The Bee Gess?
Remember them?
They were the Australian rockers who made a complete change of path in the mid-1970s over to disco with their music on the “Saturday Night Fever” soundtrack.
The brother act—Robin, Maurice and Barry—had already logged numerous rock-oriented hits in the 1960s and 1970s, including “Lonely Days” and “New York Mining Disaster 1941.”
They alienated many of their long-time fans by going disco, but they made more fans by putting out songs like “Night Fever” and “Staying’ Alive,” songs which became cornerstones of the disco craze.
They also became ubiquitous on the Hot 100 chart for writing songs for other artists, everyone from one-hot wonder Samantha Sang to Barbra Streisand and Dolly Parton, and of course, their ill-fated brother Andy Gibb.
But when they tried to go back to their rock roots, the effort pretty much failed, alienating both older fans who had been turned off by their disco hits and newer fans who only knew them as a disco act.
They had a few big records into the 1990s—“One” was one of them—but their popularity had waned as the years went on.
Today, Barry Gibb is the only one still standing, as twins Robin and Maurice have both passed on.
Why am I writing about all of this?
In the little time I have to relax—down to next to nothing nowadays—I like to digitize my records, a process which allows me to put analog music into the MP3 format and place them on a thumb drive and play them in the car.
I was doodling around my record collection a few weeks back, and I just came upon my Bee Gees album collection, which is substantial.
I was always a fan of theirs, but like many of their fans who were into their music when they were a rock act, I got completely turned off by their disco era music, so among the 20 or so LPs I have of theirs in my collection, no, “Saturday Night Fever” is not among them.
I had almost forgotten that I had so many of their records—I also have a handful of 45s, too—and I decided to start to digitize them in between everything else I have to do.
I have thus digitized seven of their LPs, from their first American album—aptly named “1st,”—and some of their later collections, including “E·S·P”—an album that was a worldwide hit but got little airplay in the U.S.
And I even digitized one of the multitude of “Greatest Hits” albums that they have put out, plus the album that pushed them closed to a disco sound without going whole hog into it, “Main Course,” featuring “Jive Talking’” and “Nights On Broadway,” the latter of which people forget got a lot of airplay on some of the top rock stations around at the time.
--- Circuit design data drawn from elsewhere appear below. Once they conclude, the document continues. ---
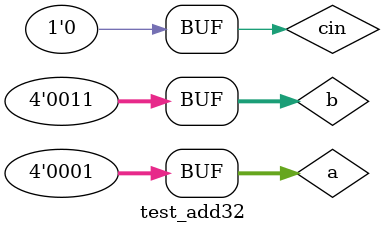
<source format=v>
`timescale 1ns / 1ps


module test_add32(

    );
    
    reg[3:0] a,b;
    reg cin;
    
    wire[3:0] sum;
    wire cout;
    
    add_32 add_320(.sum(sum), .cout(cout), .a(a), .b(b), .cin(cin));
    
    initial begin
        a = 4'b0001;
        b = 4'b0011;
        cin = 1'b0;
        
    
    
    end
    
endmodule

</source>
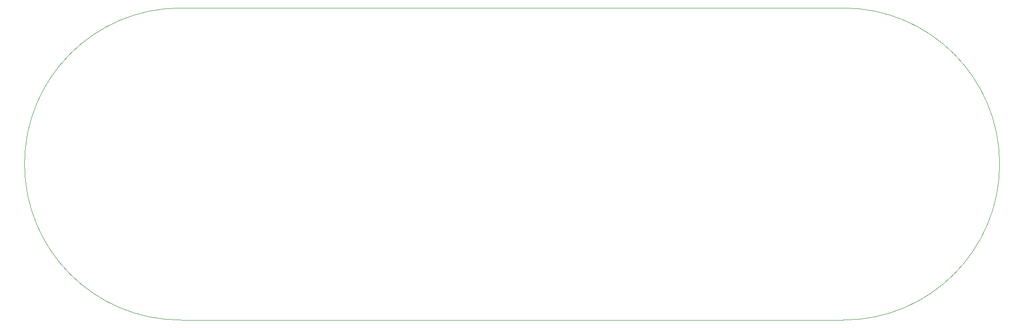
<source format=gm1>
G04 #@! TF.GenerationSoftware,KiCad,Pcbnew,(5.1.9-0-10_14)*
G04 #@! TF.CreationDate,2023-01-27T17:44:20+01:00*
G04 #@! TF.ProjectId,spelkonsoll,7370656c-6b6f-46e7-936f-6c6c2e6b6963,rev?*
G04 #@! TF.SameCoordinates,Original*
G04 #@! TF.FileFunction,Profile,NP*
%FSLAX46Y46*%
G04 Gerber Fmt 4.6, Leading zero omitted, Abs format (unit mm)*
G04 Created by KiCad (PCBNEW (5.1.9-0-10_14)) date 2023-01-27 17:44:20*
%MOMM*%
%LPD*%
G01*
G04 APERTURE LIST*
G04 #@! TA.AperFunction,Profile*
%ADD10C,0.050000*%
G04 #@! TD*
G04 APERTURE END LIST*
D10*
X206237820Y-69215120D02*
G75*
G02*
X206237820Y-125844360I0J-28314620D01*
G01*
X194647820Y-125844300D02*
X206237820Y-125844360D01*
X86221820Y-69214940D02*
X96276160Y-69215000D01*
X86221820Y-125844300D02*
X96276160Y-125844300D01*
X86221820Y-125844300D02*
G75*
G02*
X86221820Y-69215060I0J28314620D01*
G01*
X194647820Y-69215000D02*
X206237820Y-69215060D01*
X96276160Y-125844300D02*
X194647820Y-125844300D01*
X96276160Y-69215000D02*
X194647820Y-69215000D01*
M02*

</source>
But I am most interested in those early LPs, like “Horizontal,” “Idea” and their aforementioned first LP, because that is where it all started for them in the U.S. and when I first became so interested in their music.
Those early albums—where some people thought they were the Beatles in disguise—are interesting collections, with one or two legitimate hits on each one bookended by a lot of psychedelic meanderings, some good, some sounding like vanity projects.
But I have to say that they sounded like no other band back then, with the three brothers’ voices being very distinctive, including that falsetto sound that no other act had (except Frankie Valli with the Four Seasons).
And listening to these LPs more than 50 years after the fact, you could just tell that they were milking that unique sound for all that it was worth, and they were doing it quite successfully.
I have to say that it adds to the pleasure I am getting in rediscovering these albums that these LPs that I have are in fine shape, with minimal nicks and pops and very little scratching. if any at all.
As a child, Barry Gibb was something of a child prodigy with music and the Bee Gees—originally named after Barry Gibb himself, not “Brothers Gibb” as it was later worked out to stand for—were huge hits in their native Australia at an early age.
They actually put out two LPs prior to having product in America, so even though their first American LP came out in 1967, they had been recording for many years prior to that.
I think the Bee Gees are something of musical chameleons, shifting their shape and their sound to fit into whatever music was popular at the time: first psychedelic rock, then 1970s pop, then disco, and finally back to rock and then to pretty much soft pop.
But they became one of the rock era’s top acts, and even if you dismiss the disco era, they have a fine cadre of songs that I am just rediscovering.
Just something to do when I have the time to relax, which is in between most of my time, where I am busy as can be.